**BRIEF:**
Report each line of the records below that uses the word "print".
Start of RAW DATA
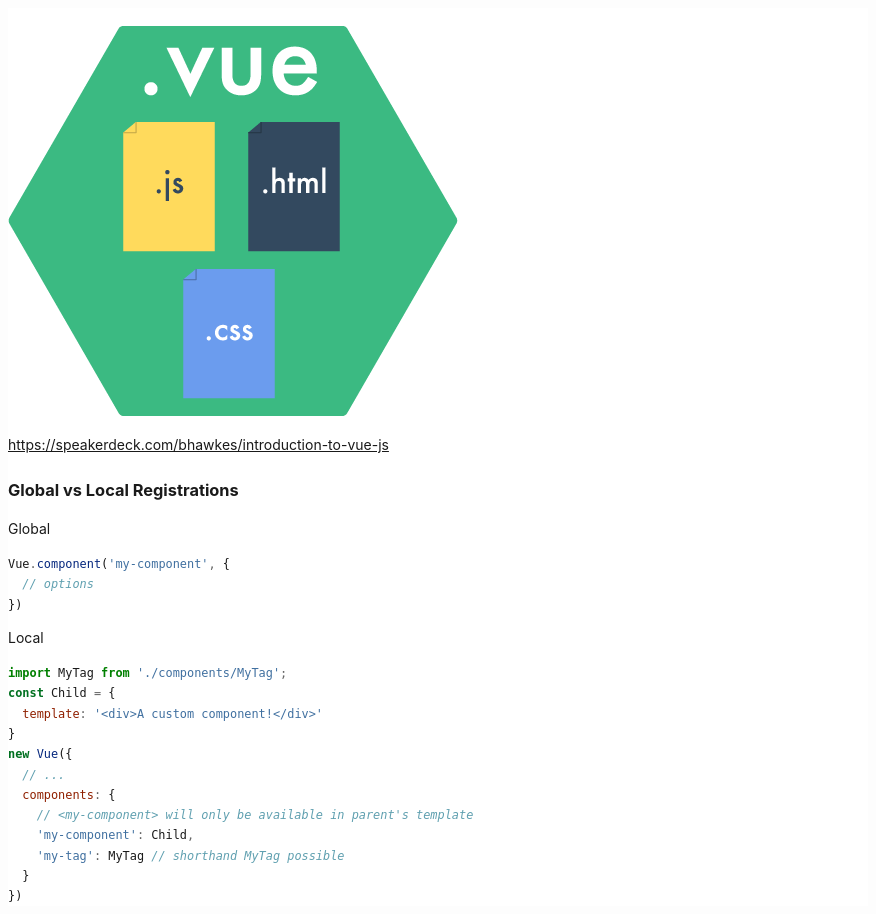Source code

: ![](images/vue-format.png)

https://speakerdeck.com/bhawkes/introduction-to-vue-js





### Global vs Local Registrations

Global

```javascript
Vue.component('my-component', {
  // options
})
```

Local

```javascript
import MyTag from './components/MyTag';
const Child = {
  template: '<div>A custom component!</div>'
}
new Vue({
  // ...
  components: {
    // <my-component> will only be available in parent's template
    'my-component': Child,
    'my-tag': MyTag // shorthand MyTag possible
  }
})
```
End of RAW DATA
Start of RAW DATA
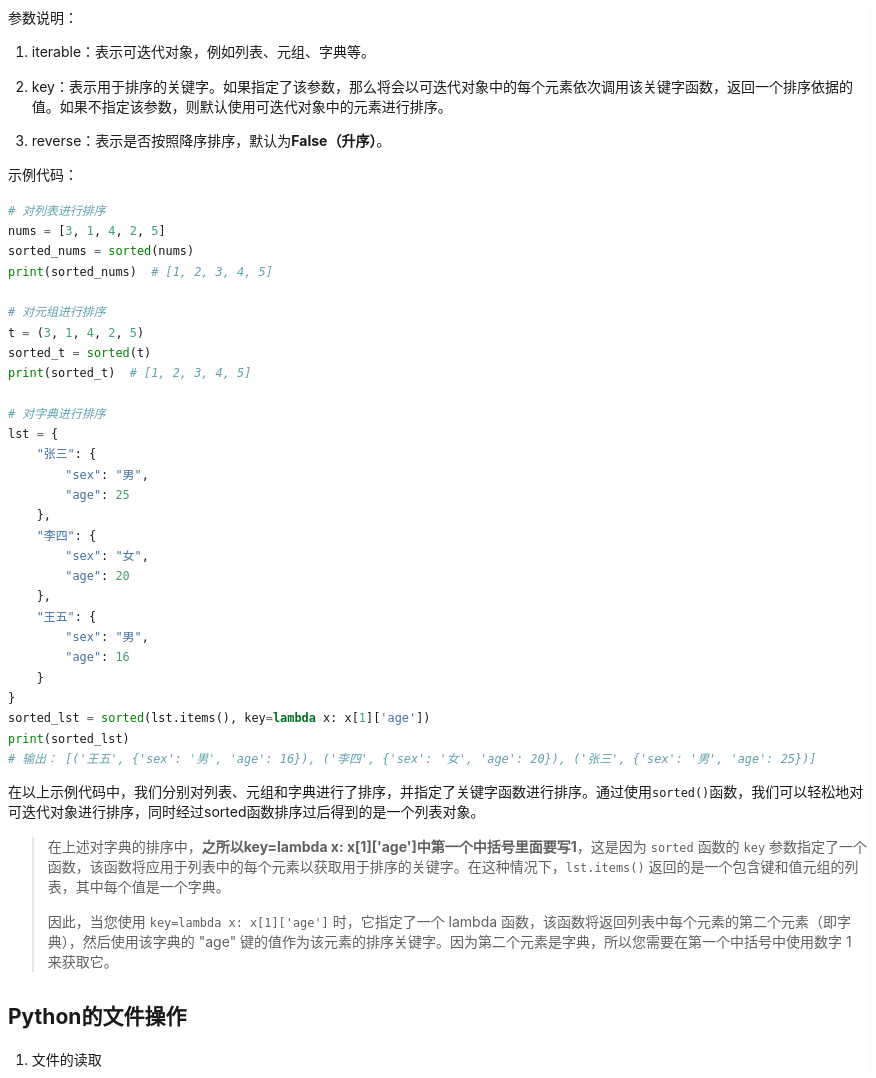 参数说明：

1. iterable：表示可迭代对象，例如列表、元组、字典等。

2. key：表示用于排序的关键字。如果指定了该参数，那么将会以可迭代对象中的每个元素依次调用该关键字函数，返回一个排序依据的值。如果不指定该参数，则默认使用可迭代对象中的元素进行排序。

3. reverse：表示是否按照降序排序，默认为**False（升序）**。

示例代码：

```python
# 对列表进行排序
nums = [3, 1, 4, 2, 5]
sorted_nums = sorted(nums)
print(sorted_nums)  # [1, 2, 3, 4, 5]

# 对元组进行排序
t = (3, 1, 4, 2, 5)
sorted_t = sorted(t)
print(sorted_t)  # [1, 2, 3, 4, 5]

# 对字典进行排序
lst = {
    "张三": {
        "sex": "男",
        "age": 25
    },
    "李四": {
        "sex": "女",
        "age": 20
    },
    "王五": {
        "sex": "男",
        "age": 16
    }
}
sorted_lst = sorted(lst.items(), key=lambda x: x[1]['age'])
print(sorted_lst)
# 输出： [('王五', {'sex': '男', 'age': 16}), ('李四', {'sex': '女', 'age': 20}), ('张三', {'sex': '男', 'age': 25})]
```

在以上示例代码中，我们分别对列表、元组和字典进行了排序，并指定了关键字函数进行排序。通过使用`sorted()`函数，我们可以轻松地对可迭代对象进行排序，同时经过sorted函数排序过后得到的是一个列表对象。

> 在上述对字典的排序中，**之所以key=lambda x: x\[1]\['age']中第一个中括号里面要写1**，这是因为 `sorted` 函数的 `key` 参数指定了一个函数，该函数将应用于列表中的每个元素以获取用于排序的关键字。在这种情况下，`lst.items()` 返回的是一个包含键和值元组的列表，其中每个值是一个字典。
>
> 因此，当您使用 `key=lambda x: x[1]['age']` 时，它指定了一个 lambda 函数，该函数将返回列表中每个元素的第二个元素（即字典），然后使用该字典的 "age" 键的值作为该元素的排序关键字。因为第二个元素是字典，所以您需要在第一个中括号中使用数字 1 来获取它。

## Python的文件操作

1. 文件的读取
End of RAW DATA
Start of RAW DATA
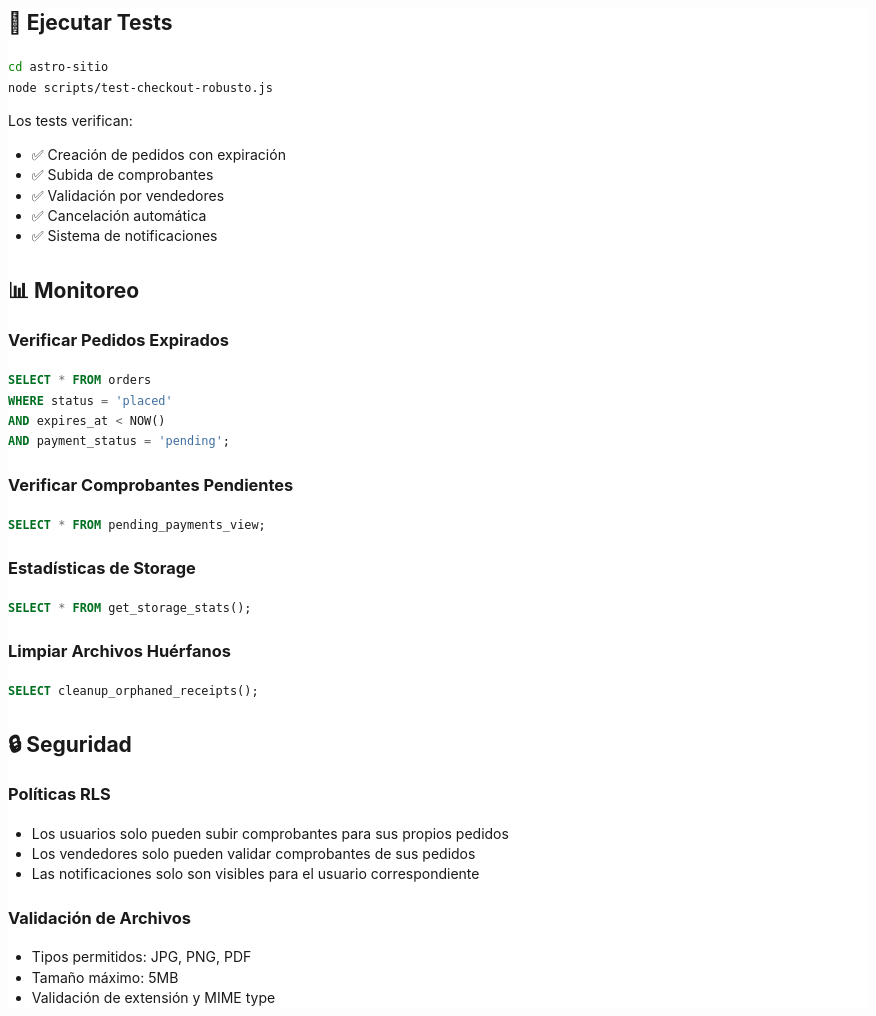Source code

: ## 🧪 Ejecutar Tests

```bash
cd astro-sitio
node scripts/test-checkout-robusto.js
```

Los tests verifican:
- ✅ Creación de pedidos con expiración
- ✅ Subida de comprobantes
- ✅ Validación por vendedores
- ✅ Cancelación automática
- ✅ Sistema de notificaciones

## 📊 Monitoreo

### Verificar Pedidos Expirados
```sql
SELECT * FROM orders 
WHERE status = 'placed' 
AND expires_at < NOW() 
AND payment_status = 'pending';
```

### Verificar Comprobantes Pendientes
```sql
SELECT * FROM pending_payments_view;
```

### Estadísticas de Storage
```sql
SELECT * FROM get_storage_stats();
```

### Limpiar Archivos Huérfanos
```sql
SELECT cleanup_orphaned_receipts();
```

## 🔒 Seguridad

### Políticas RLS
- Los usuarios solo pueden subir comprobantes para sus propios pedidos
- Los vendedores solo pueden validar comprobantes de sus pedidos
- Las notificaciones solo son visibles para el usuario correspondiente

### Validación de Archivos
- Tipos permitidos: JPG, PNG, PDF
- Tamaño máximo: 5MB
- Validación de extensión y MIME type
End of RAW DATA
**THE ANSWER:**
print(sorted_nums)  # [1, 2, 3, 4, 5]
print(sorted_t)  # [1, 2, 3, 4, 5]
print(sorted_lst)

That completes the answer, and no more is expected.